With few exceptions we found most the troubled and troubling students had become bored and restless sitting in rows waiting for the teacher to again explain a simple principle to the same student. Labeled as a “trouble causer” in the teacher’s lounge, they were treated as such in the next grade. They then lived up to the expectation.

Also, with exceptions, we found kids from mental facilities had figured out the way to get lots of attention was to go for the fawning and special beds and bottles of pills that came with “commiting suicide.” If they had a pattern of suicide attempts in their history, they always tried “commiting suicide” once when they got to Green Valley.

Just once.

Rather than the fawning and drugs they expected, the reaction was scorn for not doing a good job of it. One was given a gun, shown it was loaded, and told it would do the trick. Another, having a second floor room, had a noose hung outside her window and was assured it would get the job done. They were then told if they want the attention and respect of the staff and students to come on down to the library and have some fun.

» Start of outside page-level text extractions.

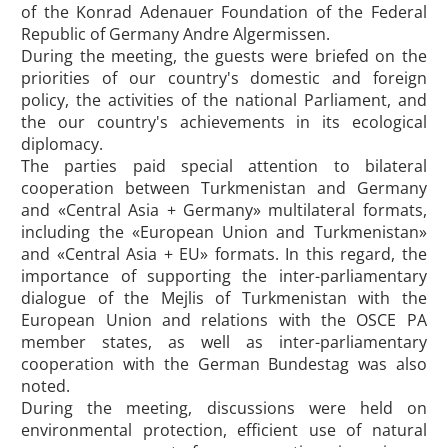
of the Konrad Adenauer Foundation of the Federal
Republic of Germany Andre Algermissen.
During the meeting, the guests were briefed on the
priorities of our country's domestic and foreign
policy, the activities of the national Parliament, and
the our country's achievements in its ecological
diplomacy.
The parties paid special attention to bilateral
cooperation between Turkmenistan and Germany
and «Central Asia + Germany» multilateral formats,
including the «European Union and Turkmenistan»
and «Central Asia + EU» formats. In this regard, the
importance of supporting the inter-parliamentary
dialogue of the Mejlis of Turkmenistan with the
European Union and relations with the OSCE PA
member states, as well as inter-parliamentary
cooperation with the German Bundestag was also
noted.
During the meeting, discussions were held on
environmental protection, efficient use of natural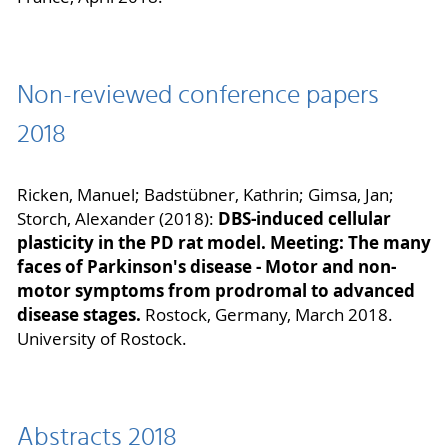
Non-reviewed conference papers
2018
Ricken, Manuel; Badstübner, Kathrin; Gimsa, Jan;
DBS-induced cellular
Storch, Alexander (2018):
plasticity in the PD rat model. Meeting: The many
faces of Parkinson's disease - Motor and non-
motor symptoms from prodromal to advanced
disease stages.
Rostock, Germany, March 2018.
University of Rostock.
Abstracts 2018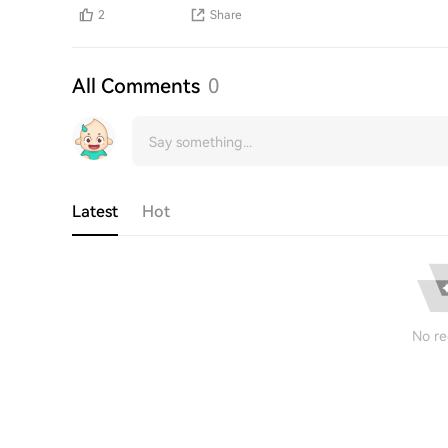
2
Share
All Comments
0
Latest
Hot
No re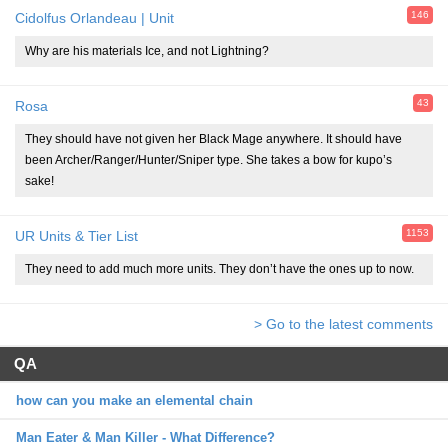
146
Cidolfus Orlandeau | Unit
Why are his materials Ice, and not Lightning?
43
Rosa
They should have not given her Black Mage anywhere. It should have
been Archer/Ranger/Hunter/Sniper type. She takes a bow for kupo’s
sake!
1153
UR Units & Tier List
They need to add much more units. They don’t have the ones up to now.
> Go to the latest comments
QA
how can you make an elemental chain
Man Eater & Man Killer - What Difference?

Now don’t worry, dear reader. They had just been programed for “committing suicide.” Every one of them were with the rest of the campus before the end of the day. The only successful suiside was a kid who had absolutely no history of attempts or speaking of it. And that is the pattern of most suisides.

Students got $2.50 a week allowance to spend as they wished and staff got $5 a week with all expenses paid except tobacco and alcohol. It was miles to a store or bar. It was one of the few times I’ve ever actually saved money.